At some point post Jackie Brown Tarantino stopped making movies that were infused with influences of the movies of his past and he started trying to make genre films.  The problem with genre films is that by design they only really appeal to people who are in on the joke or late to the party posers faking cool. Further, impersonating a style of film rather than referencing it removes almost all of the artistic integrity behind the work.  The difference is better illustrated through the idea of a band writing and recording a song and then 30 years later another band records a cover of that same song. Even if the end result is better (a very rare feat) all of the final works insight and creativity is attributed to someone else. 

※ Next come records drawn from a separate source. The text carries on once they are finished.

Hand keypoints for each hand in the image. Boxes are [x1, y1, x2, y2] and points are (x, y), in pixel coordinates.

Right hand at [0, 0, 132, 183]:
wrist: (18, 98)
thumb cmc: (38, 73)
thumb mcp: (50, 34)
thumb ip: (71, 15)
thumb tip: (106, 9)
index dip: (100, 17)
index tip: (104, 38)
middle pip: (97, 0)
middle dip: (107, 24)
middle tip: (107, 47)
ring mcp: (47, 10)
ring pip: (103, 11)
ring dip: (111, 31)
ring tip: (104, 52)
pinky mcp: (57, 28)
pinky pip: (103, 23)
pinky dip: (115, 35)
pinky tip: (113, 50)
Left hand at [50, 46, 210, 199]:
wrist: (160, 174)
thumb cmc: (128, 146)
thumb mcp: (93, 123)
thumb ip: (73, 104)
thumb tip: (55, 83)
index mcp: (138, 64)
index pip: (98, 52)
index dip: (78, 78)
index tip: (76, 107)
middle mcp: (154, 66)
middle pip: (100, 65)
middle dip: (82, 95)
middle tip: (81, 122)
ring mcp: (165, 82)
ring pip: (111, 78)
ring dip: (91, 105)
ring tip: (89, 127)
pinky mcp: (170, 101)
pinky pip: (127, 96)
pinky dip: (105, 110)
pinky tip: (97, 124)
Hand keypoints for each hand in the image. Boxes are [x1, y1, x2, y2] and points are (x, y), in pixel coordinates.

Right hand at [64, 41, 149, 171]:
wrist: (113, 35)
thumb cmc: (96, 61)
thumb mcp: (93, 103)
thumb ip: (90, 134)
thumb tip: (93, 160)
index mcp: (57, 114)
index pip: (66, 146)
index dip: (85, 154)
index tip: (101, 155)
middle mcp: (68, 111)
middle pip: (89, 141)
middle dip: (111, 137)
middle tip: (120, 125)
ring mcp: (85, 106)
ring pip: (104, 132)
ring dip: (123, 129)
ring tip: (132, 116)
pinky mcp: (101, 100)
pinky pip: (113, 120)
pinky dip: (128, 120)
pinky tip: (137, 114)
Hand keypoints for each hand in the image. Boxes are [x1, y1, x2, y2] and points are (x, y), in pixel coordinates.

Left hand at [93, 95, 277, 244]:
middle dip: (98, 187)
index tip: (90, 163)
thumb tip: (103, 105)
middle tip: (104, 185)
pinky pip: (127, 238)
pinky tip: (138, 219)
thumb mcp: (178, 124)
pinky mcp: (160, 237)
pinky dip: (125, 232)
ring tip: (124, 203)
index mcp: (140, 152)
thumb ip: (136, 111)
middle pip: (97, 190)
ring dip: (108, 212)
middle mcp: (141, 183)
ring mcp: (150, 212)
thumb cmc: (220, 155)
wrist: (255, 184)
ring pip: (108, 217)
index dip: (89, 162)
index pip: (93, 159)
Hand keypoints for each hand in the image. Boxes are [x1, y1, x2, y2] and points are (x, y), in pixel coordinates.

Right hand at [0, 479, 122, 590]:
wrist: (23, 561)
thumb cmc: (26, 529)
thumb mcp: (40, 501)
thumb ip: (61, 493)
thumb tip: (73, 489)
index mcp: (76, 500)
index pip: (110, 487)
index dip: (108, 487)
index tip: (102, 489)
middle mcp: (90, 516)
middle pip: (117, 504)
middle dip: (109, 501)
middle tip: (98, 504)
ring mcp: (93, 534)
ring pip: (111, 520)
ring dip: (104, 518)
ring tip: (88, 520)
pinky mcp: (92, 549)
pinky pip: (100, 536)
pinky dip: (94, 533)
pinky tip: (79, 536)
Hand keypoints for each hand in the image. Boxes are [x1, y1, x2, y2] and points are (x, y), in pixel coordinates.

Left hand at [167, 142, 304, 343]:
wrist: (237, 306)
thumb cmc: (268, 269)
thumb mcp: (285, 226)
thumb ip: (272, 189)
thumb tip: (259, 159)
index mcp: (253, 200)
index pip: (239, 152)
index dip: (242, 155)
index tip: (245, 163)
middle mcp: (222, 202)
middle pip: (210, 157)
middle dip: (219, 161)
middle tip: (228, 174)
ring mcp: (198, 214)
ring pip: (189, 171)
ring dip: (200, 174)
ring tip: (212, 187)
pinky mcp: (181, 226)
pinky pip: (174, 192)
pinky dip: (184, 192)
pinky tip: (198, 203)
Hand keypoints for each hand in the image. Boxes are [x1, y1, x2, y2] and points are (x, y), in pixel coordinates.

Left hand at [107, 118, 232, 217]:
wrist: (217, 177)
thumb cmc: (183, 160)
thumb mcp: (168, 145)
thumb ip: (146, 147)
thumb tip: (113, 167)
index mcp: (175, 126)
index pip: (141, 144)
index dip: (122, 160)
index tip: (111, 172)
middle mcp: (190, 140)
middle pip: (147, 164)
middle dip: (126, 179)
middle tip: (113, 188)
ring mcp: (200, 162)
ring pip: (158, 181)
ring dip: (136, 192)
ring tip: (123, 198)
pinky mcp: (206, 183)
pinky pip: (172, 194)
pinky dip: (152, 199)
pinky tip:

Django unchained is a bad movie because it is an impersonation of a decidedly bad genre of film that leaves us with an ambiguous moral message. Blaxploitation films short of camp (read: point with disgust and laugh value) have no place in the world of cinema. By any other measure we would see Django as a poorly conceived, written and acted movie void of interesting or useful dialogue coupled with an instagram old timey photo layer effect. Seen through the sycophantic Tarantino prism however it's a gutsy, gritty modern day marvel of a film that dares to be different while shaking the foundation of our nougaty existential center. 

Inglourious Basterds gave us Hitler and his henchmen and presented them in as foul a light as possible. The audience (us) needed to hate Ze Germans so that when they were pummeled with baseball bats or cut in half with large caliber bullets we felt no sympathy for them getting their just desserts. Americans could harmonize with the idea of exacting bloody revenge on an unprompted enemy who sought only to maim and murder their loved ones. In this instance the conclusion was satisfying because the evil was distinct and at the end a sense of order was restored. 



Django Unchained attempts to apply the above formula with less desirable results. While building to it's crescendo the movie provides proficient fodder to engender a fiery hatred for the bad guy slave owners. We the audience are supposed to be okay with dogs mauling humans, overt racist taunts, mandingo fighting and whipping because in our minds we know that the evil doers will get their comeuppance. However, when the pay off finally does arrive and a bevy of racist white men lay in a pool of blood at Django's feet we don't get the same feeling of relief.


The reason for this I surmise is that even though the film is a fun, poppy, blaxsploitatious look at racism it inadvertently plays like a form of visual reparations. Americans both black and white are supposed to cheer for the black hero Django and through our cheering reveal that we have defeated racism? Yet in the end the hero was not rewarded with respect from white people or given equal footing. 

Unlike Inglorious Basterds Americans are unable to detach and objectively view the enemy because the enemy is still in many ways present within us.  It is like the difference between a stranger abusing you or your grandfather abusing you. In one respect you can compartmentalize, work through the feelings and move on. In the other instance you are encumbered by feelings of family, love and confusion. No matter how much you try to compartmentalize, the abusive relative is still very much a part of you thus there is no solace in seeing them punished for abusing you.

 The indirect effect of the movie then is that it increases tension and hostility between whites and blacks under the pretense of a feel good ending.  Like a seven year old boy who's dad let's him grab hold of the steering wheel, he feels like he's driving but ultimately his dad still has full control over the vehicle.